British telecommunications giant BT Group has launched a new software business to protect music, movies and photographs from digital piracy.

British telecommunications giant BT Group has launched a new software business to protect music, movies and photographs from digital piracy.

In making the belated plunge into the brutally competitive digital-rights management (DRM) software market, BT will be going head-to-head with some of the world's largest software and technology companies including Microsoft Corp, Sony Corp. and Apple Computer.

BT says it will work with a host of software partners, including RealNetworks, whose Helix DRM technology is used by a variety of broadcasters from the BBC to EMI, to resell their publishing and content management tools to amateur filmmakers, local soccer clubs and major media firms.

The DRM offering is part of a larger digital media publishing product called BT Rich Media. The company says it will target the consumer and small business sector with a £100 ($184.70) product and large media companies with an offering that costs several times that amount.
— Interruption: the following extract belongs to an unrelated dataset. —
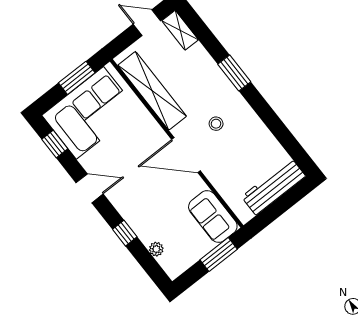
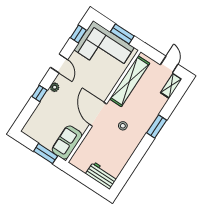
workbench: (273, 186) -> (102, 176), width x0.73
plant: (156, 249) -> (55, 87), moved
Media companies are keen to see mass deployment of DRM technology to cut down on digital piracy. The DRM software can be used by musicians or filmmakers to fine-tune their works so that the content cannot be copied or viewed without permission.

But the new technology has become a muddle for consumers as a multitude of incompatible DRM technologies hit the market. The result is consumers must familiarize themselves with a list of technological conditions before storing new music or film onto their digital play-back devices or PCs.

In a further sign of how competitive the market has become, Time Warner said yesterday (April 5) it took an undisclosed equity stake in American DRM provider ContentGuard, a company that counts Sony as a customer and Microsoft as another investor.